The main algorithm remains the same, but now we can find the minimum edge in $O(\log n)$ time. On the other hand recomputing the pointers will now take $O(n \log n)$ time, which is worse than in the previous algorithm.

But when we consider that we only need to update $O(m)$ times in total, and perform $O(n)$ searches for the minimal edge, then the total complexity will be $O(m \log n)$. For sparse graphs this is better than the above algorithm, but for dense graphs this will be slower.

const int INF = 1000000000;

struct Edge {
    int w = INF, to = -1;
    bool operator<(Edge const& other) const {
        return w < other.w;
    }
};

int n;
vector<vector<Edge>> adj;

void prim() {
    int total_weight = 0;
    vector<Edge> min_e(n);
    min_e[0].w = 0;
    set<Edge> q;
    q.insert({0, 0});
    for (int i = 0; i < n; ++i) {
        if (q.empty()) {
            cout << "No MST!" << endl;
            exit(0);
        }

        int v = q.begin()->to;
        total_weight += q.begin()->w;
        q.erase(q.begin());

        if (min_e[v].to != -1)
            cout << v << " " << min_e[v].to << endl;

        for (Edge e : adj[v]) {
            if (e.w < min_e[e.to].w) {
                q.erase({min_e[e.to].w, e.to});
                min_e[e.to] = {e.w, v};
                q.insert({e.w, e.to});
            }
        }
    }

    cout << total_weight << endl;
}

Here the graph is represented via a adjacency list adj[], where adj[v] contains all edges (in form of weight and target pairs) for the vertex v. min_e[v] will store the weight of the smallest edge from vertex v to an already selected vertex (again in the form of a weight and target pair).
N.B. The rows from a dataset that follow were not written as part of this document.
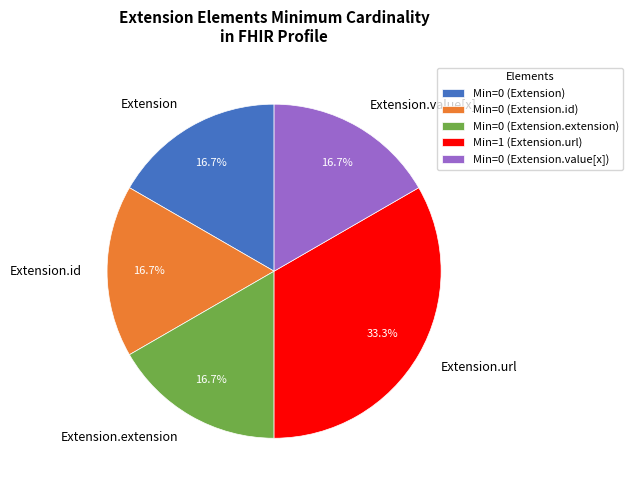

How many segments does this pie chart have?

5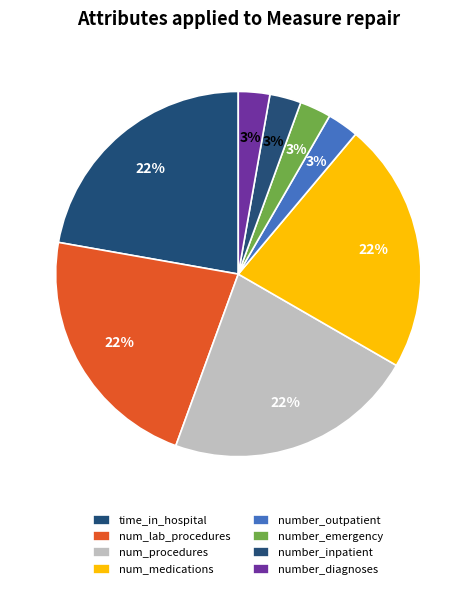

How many slices are in this pie chart?

8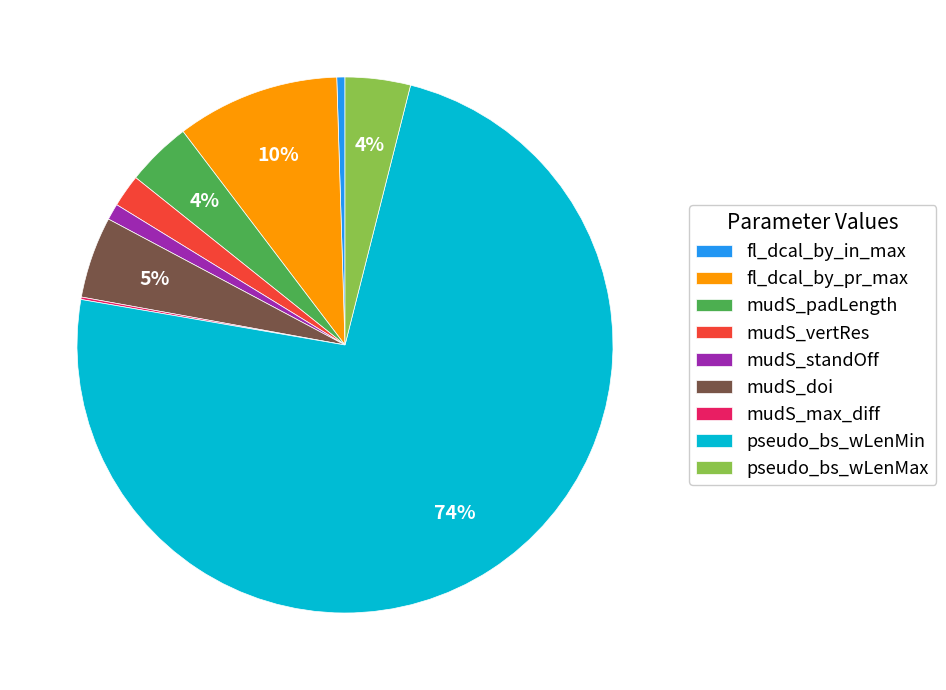

To the nearest percent, what is the average slice percentage?

11%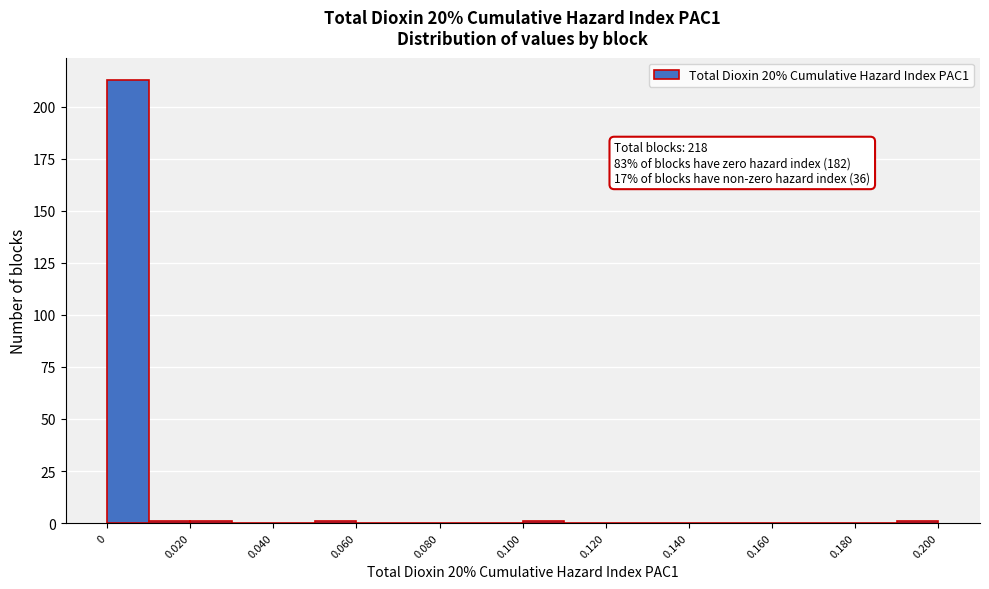

Which range on the x-axis has the tallest bar?

0.00 to 0.01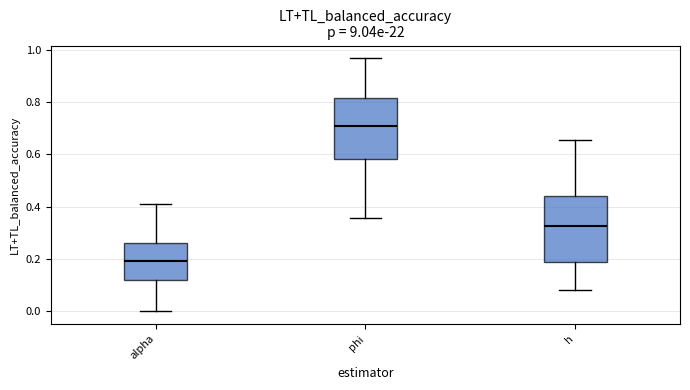

Reading left to right, read every box against the y-axis: the position of its median line, the range the box covers, and the ends of its whiskers. The values are not printed on the chart, so give them approximately, as read against the axis.

alpha: median 0.20, box 0.12 to 0.26, whiskers 0.00 to 0.42
phi: median 0.70, box 0.58 to 0.82, whiskers 0.36 to 0.96
h: median 0.32, box 0.18 to 0.44, whiskers 0.08 to 0.66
In addition the queue q is filled with all not yet selected vertices in the order of increasing weights min_e. The algorithm does n steps, on each of which it selects the vertex v with the smallest weight min_e (by extracting it from the beginning of the queue), and then looks through all the edges from this vertex and updates the values in min_e (during an update we also need to also remove the old edge from the queue q and put in the new edge).